Но обрублены ветви его, и он гол.

Ароматом бальзама весна окружает меня,

но во мне та же боль и весной и зимою кричит:

то, что вместе и врозь – эхо всех голосов.

В полночь смолкнут они, только голос один не молчит

и кукушка кукует из старых часов»

 

 

ЧЕЛОВЕК С БОГОМ И БЕЗ БОГА

 

Он и она – всего только двое,

счастливы оба по милости Бога;

и тот, кому жить осталось немного,

с Богом вдвоём и вдвоём с тоскою.

А тот, кто без Бога, – пасынок мира:

не ствол плодоносный, не ветвь сирени,

но вянущий куст среди пасмурной тени

в дымном и смрадном дворе трактира.

И если устал человек стремиться

за зовом страстей, ибо чувствует ложь их,

то счастлив поэт, чья сжимает десница

мечту, словно гроздь виноградников Божьих.

Блажен тот, кто вслед за порывом идёт,

кто че́рпать в крови мощь стремления станет,

как те, кто из утренних черпают вод, –

кого искушение в плен не заманит!

 

 

Переводы с иврита

 

 

Николоз Бараташвили (1817-1845)

 

МЕРАНИ

 

Дорога коня моего над землёю взлетела,

И ворон зловеще кричит за спиною моей.

Лети, мой Мерани, лети! Нет полёту предела!

Сомненья мои и печали по ветру развей!

 

Простор рассеки! Пронесись над скалой и потоком!

Вперёд, мой Мерани!
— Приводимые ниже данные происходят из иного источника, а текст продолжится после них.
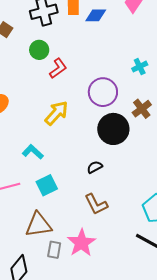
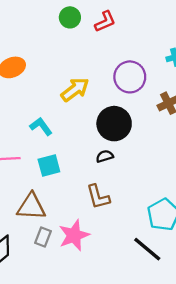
red L-shape: (58, 68) -> (105, 21), moved
black circle: (113, 129) -> (114, 124), moved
Дни странствий моих сократи.

От ливня и зноя не прячься в ущелье глубоком,

Усталость мою не жалей и как буря лети!

 

Пусть близких покину и голос любимой забуду,

Пускай не увижу друзей и родного жилья,

Где встречу рассвет – там страна моя будет повсюду,

И тайну души только звёздам поведаю я.

 

Стон сердца тоскливый, как знак, что любовь не истлела,

Отдам я порыву коня и волненью морей.

Лети, мой Мерани, лети! Нет полёту предела!

Сомненья мои и печали по ветру развей!

 

Пускай не схоронят меня на погосте родимом,

И пусть не прольёт моя милая слёз надо мной,

Мне выроет ворон могилу в краю нелюдимом,

И вихрь мои кости с рыданьем засыплет землёй.

 

Падёт вместо слёз на могилу роса голубая,

И только орлы будут в небе над прахом скорбеть.

Взмывай же, Мерани, за грани судьбы улетая!

Кто был непокорен – не станет покорным и впредь!

 

Пусть грозы омоют моё неподвижное тело,

Враг доли своей – не устану бороться я с ней.

Лети, мой Мерани, лети! Нет полёту предела!

Сомненья мои и печали по ветру развей!

 

Бесплодным не будет стремление сердца больного.

И, может быть, чей-то отважный скакун за тобой

Помчит, мой Мерани, по нашей дороге другого

В последнюю битву, в сражение с чёрной судьбой!

 

Дорога коня моего над землёю взлетела,

И ворон зловеще кричит за спиною моей.

Лети, мой Мерани, лети! Нет полёту предела!

Сомненья мои и печали по ветру развей!